Il paziente ha un vero e proprio diritto di autodeterminarsi, strettamente connesso al diritto alla salute, da cui deriva  l’obbligo per il medico di acquisirne il consenso informato prima di sottoporlo a trattamenti sanitari.

Secondo l’orientamento ormai consolidato della Corte di Cassazione, il consenso informato è imprescindibile e, in caso di lesione del diritto che ne deriva, si configura obbligo di risarcimento del danno.

La Suprema Corte si è pronunciata in tema di risarcibilità del danno da mancanza di consenso informato con le sentenze nn.  17806/2020 e 28985/2019 formulando delle distinzioni:

  1. il paziente ha subito un danno a causa della condotta colposa del medico ma, se debitamente e compiutamente informato, si sarebbe comunque sottoposto all’intervento.
  2. Il paziente ha subito un danno a causa della condotta colposa del medico e, se debitamente e compiutamente informato, non si sarebbe sottoposto all’intervento.
  3. Il paziente ha subito un danno a causa della condotta non colposa del medico e, se informato, non si sarebbe sottoposto all’intervento.
  4. Il paziente non ha subito alcun danno dall’intervento ma, se compiutamente informato, avrebbe rifiutato comunque di sottoporsi all’intervento.

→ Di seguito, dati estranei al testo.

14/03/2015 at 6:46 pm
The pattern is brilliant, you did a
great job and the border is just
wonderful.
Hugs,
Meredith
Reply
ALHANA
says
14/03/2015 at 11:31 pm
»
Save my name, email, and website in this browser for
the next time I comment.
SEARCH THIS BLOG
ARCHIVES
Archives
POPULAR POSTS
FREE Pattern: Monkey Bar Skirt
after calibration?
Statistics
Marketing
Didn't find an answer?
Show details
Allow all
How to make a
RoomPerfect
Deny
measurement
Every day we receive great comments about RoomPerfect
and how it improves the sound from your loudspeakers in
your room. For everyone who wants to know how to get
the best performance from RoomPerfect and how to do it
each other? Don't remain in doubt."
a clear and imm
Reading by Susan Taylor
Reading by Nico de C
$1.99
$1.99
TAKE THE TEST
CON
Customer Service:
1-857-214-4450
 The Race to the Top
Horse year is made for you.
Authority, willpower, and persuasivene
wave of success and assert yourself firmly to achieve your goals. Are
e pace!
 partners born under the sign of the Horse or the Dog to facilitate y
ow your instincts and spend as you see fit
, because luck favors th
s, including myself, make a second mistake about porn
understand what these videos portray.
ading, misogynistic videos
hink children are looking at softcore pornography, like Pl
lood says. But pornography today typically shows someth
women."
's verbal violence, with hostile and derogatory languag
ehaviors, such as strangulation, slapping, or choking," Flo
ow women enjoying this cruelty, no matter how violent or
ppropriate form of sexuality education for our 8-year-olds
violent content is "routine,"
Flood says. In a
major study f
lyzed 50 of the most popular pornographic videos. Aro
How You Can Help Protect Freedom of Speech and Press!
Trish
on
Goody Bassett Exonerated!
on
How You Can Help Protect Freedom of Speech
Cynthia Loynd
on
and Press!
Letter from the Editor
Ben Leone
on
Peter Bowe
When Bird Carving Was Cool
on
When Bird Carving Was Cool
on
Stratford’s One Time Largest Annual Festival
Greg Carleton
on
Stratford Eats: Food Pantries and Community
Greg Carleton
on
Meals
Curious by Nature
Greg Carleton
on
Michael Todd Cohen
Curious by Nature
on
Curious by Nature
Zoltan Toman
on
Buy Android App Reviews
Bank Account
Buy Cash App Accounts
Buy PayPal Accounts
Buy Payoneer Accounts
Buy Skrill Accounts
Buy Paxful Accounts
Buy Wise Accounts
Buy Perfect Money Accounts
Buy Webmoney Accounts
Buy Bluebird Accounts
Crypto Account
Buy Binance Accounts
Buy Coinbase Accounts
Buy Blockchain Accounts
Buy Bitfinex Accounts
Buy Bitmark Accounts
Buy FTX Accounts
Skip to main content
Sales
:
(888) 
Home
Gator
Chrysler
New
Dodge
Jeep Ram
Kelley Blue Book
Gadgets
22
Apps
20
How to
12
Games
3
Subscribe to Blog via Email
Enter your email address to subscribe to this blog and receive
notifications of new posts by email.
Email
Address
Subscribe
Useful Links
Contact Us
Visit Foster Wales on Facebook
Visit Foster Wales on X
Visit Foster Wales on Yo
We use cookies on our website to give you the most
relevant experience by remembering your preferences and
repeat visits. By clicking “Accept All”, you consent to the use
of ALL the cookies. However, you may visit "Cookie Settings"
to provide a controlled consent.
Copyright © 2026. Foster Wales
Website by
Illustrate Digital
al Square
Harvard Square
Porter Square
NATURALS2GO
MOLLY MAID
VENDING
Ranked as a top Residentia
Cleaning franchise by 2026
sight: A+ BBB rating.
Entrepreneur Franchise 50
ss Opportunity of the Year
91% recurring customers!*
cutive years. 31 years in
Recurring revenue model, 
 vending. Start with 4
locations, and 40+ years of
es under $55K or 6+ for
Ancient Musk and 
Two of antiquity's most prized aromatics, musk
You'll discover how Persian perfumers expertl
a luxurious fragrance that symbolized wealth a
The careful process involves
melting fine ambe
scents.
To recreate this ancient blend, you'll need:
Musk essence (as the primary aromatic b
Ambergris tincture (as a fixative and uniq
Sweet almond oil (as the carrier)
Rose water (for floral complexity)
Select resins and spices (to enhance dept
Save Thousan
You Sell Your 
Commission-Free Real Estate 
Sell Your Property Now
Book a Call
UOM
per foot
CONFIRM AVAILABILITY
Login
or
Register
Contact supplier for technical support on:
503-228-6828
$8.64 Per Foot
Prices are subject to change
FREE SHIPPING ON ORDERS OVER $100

In base alle varie ipotesi, la Corte di Cassazione ha affermato quanto segue:

1) il paziente ha subito un danno a causa della condotta colposa del medico ma, se debitamente e compiutamente informato, si sarebbe comunque sottoposto all’intervento.

In casi come questo, accertato che il paziente, se anche fosse stato correttamente informato, avrebbe accettato di eseguire l’intervento che gli ha cagionato il danno a causa della condotta colposa del medico, L’ OMESSA INFORMAZIONE RISULTA PRIVA DI INCIDENZA CAUSALE SUL RISULTATO INFAUSTO DELL’INTERVENTO, in quanto non ha avuto la benché minima incidenza sulla causazione del danno biologico, che  deve essere addebitato esclusivamente  alla errata esecuzione della prestazione professionale sanitaria.

2) Il paziente ha subito un danno a causa della condotta colposa del medico e, se debitamente e compiutamente informato, non si sarebbe sottoposto all’intervento.

In casi del genere, al paziente spetta, oltre al risarcimento del danno biologico, anche il risarcimento per la lesione del diritto all’autodeterminazione per violazione dell’obbligo di consenso informato da parte dei sanitari.

3) Il paziente ha subito un danno a causa della condotta non colposa del medico e, se informato, non si sarebbe sottoposto all’intervento.

In questo caso il sanitario potrà essere chiamato a risarcire il danno alla salute solo se il paziente dimostri, anche tramite presunzioni, che, se debitamente e compiutamente informato, avrebbe rifiutato l’intervento.

La Corte di Cassazione, con sentenza n.  2369/2018 ha affermato che  “l’indagine dovrà estendersi ad accertare se il paziente avrebbe rifiutato quel determinato intervento ove fosse stato adeguatamente informato e quindi se, tra il permanere della situazione patologica e le conseguenze dell’intervento medico, avrebbe scelto la prima situazione” o ancora che se correttamente informato avrebbe trascorso il tempo successivo all’intervento “con migliore e più serena predisposizione ad accettarne le eventuali conseguenze (e le eventuali sofferenze) predisposizione la cui mancanza andrebbe realisticamente e verosimilmente imputata proprio (e solo) all’assenza di informazione“.
Il danno biologico  verrà risarcito quale DANNO DIFFERENZIALE tra il maggiore danno biologico conseguente all’intervento ed il preesistente stato patologico invalidante del soggetto (Così corte Cass. sez. III, sent. n.28985/2019).

4) Il paziente non ha subito alcun danno dall’intervento ma, se compiutamente informato, avrebbe rifiutato comunque di sottoporsi all’intervento

Se si verifica questo caso, il paziente ha diritto soltanto al risarcimento della lesione del diritto di autodeterminarsi ed esclusivamente laddove dimostri il pregiudizio che ha subito a causa dell’omessa informazione, in quanto il danno-conseguenza, ai sensi dell’art. 1223 c.c., deve essere sempre specificamente allegato e provato dal danneggiato anche sotto il profilo del nesso causale.

Il paziente, non si può limitare ad allegare la mancanza del consenso informato, ma deve anche dimostrare, anche per presunzioni, che:

 se fosse stato correttamente informato, non si sarebbe sottoposto all’intervento chirurgico;

– che dalla impossibilità autodeterminarsi sono derivante delle sofferenze e patimenti.